▶ What the task requires
Print every one of the records verbatim, omitting nothing.

START Data for the task

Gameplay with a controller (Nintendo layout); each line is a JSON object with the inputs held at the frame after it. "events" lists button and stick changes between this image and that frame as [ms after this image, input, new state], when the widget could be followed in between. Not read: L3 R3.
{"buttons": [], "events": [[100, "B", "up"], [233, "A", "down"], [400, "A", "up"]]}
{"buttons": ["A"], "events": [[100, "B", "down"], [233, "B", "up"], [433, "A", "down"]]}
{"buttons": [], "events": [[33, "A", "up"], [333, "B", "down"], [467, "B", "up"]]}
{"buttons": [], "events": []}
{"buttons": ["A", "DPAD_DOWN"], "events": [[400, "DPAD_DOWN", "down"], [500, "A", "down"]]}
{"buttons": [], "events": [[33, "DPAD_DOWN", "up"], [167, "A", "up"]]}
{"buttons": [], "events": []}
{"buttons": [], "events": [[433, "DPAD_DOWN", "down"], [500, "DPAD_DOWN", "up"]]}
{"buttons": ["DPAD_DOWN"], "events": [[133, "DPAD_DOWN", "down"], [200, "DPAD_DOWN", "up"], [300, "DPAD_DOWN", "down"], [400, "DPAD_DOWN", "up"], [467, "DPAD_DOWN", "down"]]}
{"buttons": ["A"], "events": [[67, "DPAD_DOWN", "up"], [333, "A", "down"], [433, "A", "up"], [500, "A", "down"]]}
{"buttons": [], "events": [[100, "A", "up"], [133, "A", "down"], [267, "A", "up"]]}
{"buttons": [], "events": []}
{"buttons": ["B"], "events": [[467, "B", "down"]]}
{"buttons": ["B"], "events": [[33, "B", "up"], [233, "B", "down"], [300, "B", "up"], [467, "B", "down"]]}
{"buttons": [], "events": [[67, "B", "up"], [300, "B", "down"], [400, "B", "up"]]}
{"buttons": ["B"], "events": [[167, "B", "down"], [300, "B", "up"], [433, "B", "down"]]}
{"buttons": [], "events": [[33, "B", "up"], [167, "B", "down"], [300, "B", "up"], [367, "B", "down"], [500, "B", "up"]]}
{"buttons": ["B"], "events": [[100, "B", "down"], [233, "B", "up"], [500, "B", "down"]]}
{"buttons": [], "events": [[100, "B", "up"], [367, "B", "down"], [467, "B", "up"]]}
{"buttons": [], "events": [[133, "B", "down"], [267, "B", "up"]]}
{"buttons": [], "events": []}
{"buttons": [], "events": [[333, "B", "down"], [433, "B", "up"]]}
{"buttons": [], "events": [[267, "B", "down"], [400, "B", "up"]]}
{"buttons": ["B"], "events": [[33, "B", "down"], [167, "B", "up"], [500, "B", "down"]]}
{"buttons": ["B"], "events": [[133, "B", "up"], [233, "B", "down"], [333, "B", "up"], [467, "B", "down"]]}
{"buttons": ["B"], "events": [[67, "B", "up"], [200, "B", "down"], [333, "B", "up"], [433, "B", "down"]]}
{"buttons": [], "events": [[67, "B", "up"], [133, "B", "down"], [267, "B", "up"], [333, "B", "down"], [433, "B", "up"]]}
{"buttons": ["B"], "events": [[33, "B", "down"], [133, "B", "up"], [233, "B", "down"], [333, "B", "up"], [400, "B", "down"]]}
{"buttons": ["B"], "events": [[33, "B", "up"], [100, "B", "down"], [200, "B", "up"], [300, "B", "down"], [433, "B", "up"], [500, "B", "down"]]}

END Data for the task

▶ Solved problem
Gameplay with a controller (Nintendo layout); each line is a JSON object with the inputs held at the frame after it. "events" lists button and stick changes between this image and that frame as [ms after this image, input, new state], when the widget could be followed in between. Not read: L3 R3.
{"buttons": [], "events": [[100, "B", "up"], [233, "A", "down"], [400, "A", "up"]]}
{"buttons": ["A"], "events": [[100, "B", "down"], [233, "B", "up"], [433, "A", "down"]]}
{"buttons": [], "events": [[33, "A", "up"], [333, "B", "down"], [467, "B", "up"]]}
{"buttons": [], "events": []}
{"buttons": ["A", "DPAD_DOWN"], "events": [[400, "DPAD_DOWN", "down"], [500, "A", "down"]]}
{"buttons": [], "events": [[33, "DPAD_DOWN", "up"], [167, "A", "up"]]}
{"buttons": [], "events": []}
{"buttons": [], "events": [[433, "DPAD_DOWN", "down"], [500, "DPAD_DOWN", "up"]]}
{"buttons": ["DPAD_DOWN"], "events": [[133, "DPAD_DOWN", "down"], [200, "DPAD_DOWN", "up"], [300, "DPAD_DOWN", "down"], [400, "DPAD_DOWN", "up"], [467, "DPAD_DOWN", "down"]]}
{"buttons": ["A"], "events": [[67, "DPAD_DOWN", "up"], [333, "A", "down"], [433, "A", "up"], [500, "A", "down"]]}
{"buttons": [], "events": [[100, "A", "up"], [133, "A", "down"], [267, "A", "up"]]}
{"buttons": [], "events": []}
{"buttons": ["B"], "events": [[467, "B", "down"]]}
{"buttons": ["B"], "events": [[33, "B", "up"], [233, "B", "down"], [300, "B", "up"], [467, "B", "down"]]}
{"buttons": [], "events": [[67, "B", "up"], [300, "B", "down"], [400, "B", "up"]]}
{"buttons": ["B"], "events": [[167, "B", "down"], [300, "B", "up"], [433, "B", "down"]]}
{"buttons": [], "events": [[33, "B", "up"], [167, "B", "down"], [300, "B", "up"], [367, "B", "down"], [500, "B", "up"]]}
{"buttons": ["B"], "events": [[100, "B", "down"], [233, "B", "up"], [500, "B", "down"]]}
{"buttons": [], "events": [[100, "B", "up"], [367, "B", "down"], [467, "B", "up"]]}
{"buttons": [], "events": [[133, "B", "down"], [267, "B", "up"]]}
{"buttons": [], "events": []}
{"buttons": [], "events": [[333, "B", "down"], [433, "B", "up"]]}
{"buttons": [], "events": [[267, "B", "down"], [400, "B", "up"]]}
{"buttons": ["B"], "events": [[33, "B", "down"], [167, "B", "up"], [500, "B", "down"]]}
{"buttons": ["B"], "events": [[133, "B", "up"], [233, "B", "down"], [333, "B", "up"], [467, "B", "down"]]}
{"buttons": ["B"], "events": [[67, "B", "up"], [200, "B", "down"], [333, "B", "up"], [433, "B", "down"]]}
{"buttons": [], "events": [[67, "B", "up"], [133, "B", "down"], [267, "B", "up"], [333, "B", "down"], [433, "B", "up"]]}
{"buttons": ["B"], "events": [[33, "B", "down"], [133, "B", "up"], [233, "B", "down"], [333, "B", "up"], [400, "B", "down"]]}
{"buttons": ["B"], "events": [[33, "B", "up"], [100, "B", "down"], [200, "B", "up"], [300, "B", "down"], [433, "B", "up"], [500, "B", "down"]]}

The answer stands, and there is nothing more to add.